Machine learning is coming to series production to make quality inspection of components even more precise.
Audi, a brand which is traditionally focused on technical innovation, will be amongst the first in the automotive sector to use machine learning (ML) in series production. More specifically, it will be used in the inspection process for sheet metal parts – the software Audi has developed will be able to recognise and mark the finest cracks in record time thanks to artificial intelligence.

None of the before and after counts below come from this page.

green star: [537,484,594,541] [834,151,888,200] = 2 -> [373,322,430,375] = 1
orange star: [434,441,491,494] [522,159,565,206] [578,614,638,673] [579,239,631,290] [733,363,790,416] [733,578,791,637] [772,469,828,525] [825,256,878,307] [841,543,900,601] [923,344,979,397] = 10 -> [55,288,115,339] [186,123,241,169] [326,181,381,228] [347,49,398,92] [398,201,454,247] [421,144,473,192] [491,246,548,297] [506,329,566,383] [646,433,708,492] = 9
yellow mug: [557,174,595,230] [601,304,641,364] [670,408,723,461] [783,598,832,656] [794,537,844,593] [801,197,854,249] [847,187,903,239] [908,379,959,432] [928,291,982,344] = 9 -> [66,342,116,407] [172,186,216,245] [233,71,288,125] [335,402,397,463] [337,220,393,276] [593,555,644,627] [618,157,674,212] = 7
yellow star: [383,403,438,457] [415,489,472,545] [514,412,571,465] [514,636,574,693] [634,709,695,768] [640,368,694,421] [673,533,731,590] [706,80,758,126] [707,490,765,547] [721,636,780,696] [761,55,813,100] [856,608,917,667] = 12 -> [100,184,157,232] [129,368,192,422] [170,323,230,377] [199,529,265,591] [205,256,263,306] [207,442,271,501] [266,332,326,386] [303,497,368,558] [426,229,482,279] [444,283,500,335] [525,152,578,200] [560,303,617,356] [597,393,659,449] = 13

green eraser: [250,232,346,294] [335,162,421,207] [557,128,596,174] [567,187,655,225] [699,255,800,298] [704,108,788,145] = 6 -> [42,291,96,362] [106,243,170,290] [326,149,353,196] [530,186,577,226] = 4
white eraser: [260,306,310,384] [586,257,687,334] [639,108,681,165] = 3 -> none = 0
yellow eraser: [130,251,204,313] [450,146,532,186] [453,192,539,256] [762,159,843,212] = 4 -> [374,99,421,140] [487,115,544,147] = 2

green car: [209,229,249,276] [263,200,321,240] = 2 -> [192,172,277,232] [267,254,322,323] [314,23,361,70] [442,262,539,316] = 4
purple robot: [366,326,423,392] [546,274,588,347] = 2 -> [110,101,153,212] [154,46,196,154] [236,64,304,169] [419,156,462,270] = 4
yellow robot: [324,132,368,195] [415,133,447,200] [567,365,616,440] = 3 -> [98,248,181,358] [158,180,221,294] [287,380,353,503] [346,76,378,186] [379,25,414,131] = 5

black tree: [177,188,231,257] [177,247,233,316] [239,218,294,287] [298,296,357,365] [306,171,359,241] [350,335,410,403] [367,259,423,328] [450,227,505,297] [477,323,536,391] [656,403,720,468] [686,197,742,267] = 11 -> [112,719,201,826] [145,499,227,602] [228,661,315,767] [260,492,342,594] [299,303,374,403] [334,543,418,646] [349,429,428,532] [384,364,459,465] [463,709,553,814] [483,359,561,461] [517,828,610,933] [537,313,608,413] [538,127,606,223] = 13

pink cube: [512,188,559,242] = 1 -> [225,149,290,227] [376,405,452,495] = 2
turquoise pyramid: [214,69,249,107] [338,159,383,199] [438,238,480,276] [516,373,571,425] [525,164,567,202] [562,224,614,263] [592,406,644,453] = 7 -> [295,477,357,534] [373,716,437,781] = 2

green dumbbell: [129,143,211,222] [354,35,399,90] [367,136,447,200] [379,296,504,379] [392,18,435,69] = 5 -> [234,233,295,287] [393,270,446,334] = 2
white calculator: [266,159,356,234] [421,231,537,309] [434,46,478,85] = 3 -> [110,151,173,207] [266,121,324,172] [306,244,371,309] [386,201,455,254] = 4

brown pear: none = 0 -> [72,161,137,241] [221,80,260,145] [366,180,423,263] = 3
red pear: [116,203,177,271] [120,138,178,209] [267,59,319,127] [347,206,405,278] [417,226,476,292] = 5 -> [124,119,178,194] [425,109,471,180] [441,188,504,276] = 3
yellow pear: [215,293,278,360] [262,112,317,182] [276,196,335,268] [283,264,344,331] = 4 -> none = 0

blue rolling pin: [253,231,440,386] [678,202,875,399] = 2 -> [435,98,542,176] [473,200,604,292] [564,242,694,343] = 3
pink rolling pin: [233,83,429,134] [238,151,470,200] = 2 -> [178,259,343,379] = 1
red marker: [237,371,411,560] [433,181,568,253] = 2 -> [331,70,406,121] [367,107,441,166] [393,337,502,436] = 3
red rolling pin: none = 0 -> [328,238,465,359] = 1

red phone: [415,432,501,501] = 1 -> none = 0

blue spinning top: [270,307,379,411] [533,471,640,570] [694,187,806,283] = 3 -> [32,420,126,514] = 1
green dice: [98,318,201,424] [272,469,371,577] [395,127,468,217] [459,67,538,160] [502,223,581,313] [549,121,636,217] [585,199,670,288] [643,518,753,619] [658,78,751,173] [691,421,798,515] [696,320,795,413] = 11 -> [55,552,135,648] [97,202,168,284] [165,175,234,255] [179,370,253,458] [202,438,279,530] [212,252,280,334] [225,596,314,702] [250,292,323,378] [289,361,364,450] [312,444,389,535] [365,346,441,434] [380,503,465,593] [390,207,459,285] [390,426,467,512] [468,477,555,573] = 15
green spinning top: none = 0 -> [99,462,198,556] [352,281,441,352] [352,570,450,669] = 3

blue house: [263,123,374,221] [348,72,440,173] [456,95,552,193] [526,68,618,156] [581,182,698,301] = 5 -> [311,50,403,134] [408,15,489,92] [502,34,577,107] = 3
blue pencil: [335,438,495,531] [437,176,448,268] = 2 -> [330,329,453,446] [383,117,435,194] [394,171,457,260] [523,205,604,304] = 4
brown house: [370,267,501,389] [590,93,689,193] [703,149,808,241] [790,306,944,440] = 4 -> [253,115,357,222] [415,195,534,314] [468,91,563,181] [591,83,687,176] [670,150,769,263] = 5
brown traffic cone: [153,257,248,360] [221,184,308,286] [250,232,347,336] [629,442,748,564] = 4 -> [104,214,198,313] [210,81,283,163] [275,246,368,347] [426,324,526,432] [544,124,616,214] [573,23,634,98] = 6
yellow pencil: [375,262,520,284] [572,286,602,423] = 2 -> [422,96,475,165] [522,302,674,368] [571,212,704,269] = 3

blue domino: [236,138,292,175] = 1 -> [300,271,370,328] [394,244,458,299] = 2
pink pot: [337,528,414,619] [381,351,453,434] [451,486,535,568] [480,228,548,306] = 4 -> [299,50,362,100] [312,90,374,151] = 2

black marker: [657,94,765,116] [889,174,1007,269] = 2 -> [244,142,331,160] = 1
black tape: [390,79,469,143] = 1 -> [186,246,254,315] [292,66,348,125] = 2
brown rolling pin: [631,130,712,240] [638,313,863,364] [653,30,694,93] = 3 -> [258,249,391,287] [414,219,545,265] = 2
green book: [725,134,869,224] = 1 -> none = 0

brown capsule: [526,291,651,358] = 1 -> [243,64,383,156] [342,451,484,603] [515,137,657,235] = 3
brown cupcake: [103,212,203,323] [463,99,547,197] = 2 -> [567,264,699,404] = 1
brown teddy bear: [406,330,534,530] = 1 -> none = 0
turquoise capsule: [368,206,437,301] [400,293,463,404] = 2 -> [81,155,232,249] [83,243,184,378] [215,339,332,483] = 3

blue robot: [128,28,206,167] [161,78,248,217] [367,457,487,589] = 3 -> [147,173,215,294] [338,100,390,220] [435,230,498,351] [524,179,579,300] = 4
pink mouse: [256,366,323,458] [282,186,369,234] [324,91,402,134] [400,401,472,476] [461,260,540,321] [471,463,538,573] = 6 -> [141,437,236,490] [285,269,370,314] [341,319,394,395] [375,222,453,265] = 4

Due to the increasingly sophisticated design of its cars and the high quality standards at Audi, the company inspects all the components directly after production in the press shop. Here, a visual inspection is performed by specialised technicians, supported by several small cameras installed directly in the presses which capture images to be analysed with image-recognition software. This process will soon be replaced by the one based on machine learning: it will be able to detect even the finest cracks in each piece of sheet metal with the utmost precision and reliably mark their position, thanks to software based on a complex artificial neural network.
Learning to learn
The plan is to transform Audi’s facilities into smart factories thanks to technologies such as deep learning, a special form of machine learning designed to operate with significant quantities of unstructured data, e.g. images. In the initial phase, the artificial neural network was “trained” with several million test images to create a sufficiently large database. Thereafter, imperfections such as cracks in the images were identified with pixel precision – the highest degree of accuracy possible. The neural network is now able to learn independently from these previously analysed examples, and can detect cracks even in new, previously unknown images. The database consists of several terabytes of test images from seven presses at Audi’s Ingolstadt plant and from several Volkswagen plants.
Moving from cameras to AI
The software was developed almost completely in-house, from the original idea up to the finished prototype. Since mid-2016, the innovation department of Audi IT has been working hand in hand with the Production Technology division of the Equipment and Metal Forming Technology Competence Centre.
The future will see further evolutions of the system: quality inspection using ML will replace the current optical crack detection with smart cameras. This will save a great deal of manual effort. Whether doors, engine hoods or fenders – the cameras currently have to be reconfigured for every new component produced in the press shop. In addition, false positives regularly occur, since the current algorithm is highly dependent on ambient factors such as lighting conditions and surface properties.
In the future, it will also be possible to apply the machine learning approach to other kinds of visual inspections, as in paint shops or assembly shops, for example. All that is needed is a sufficiently large number of labelled datasets.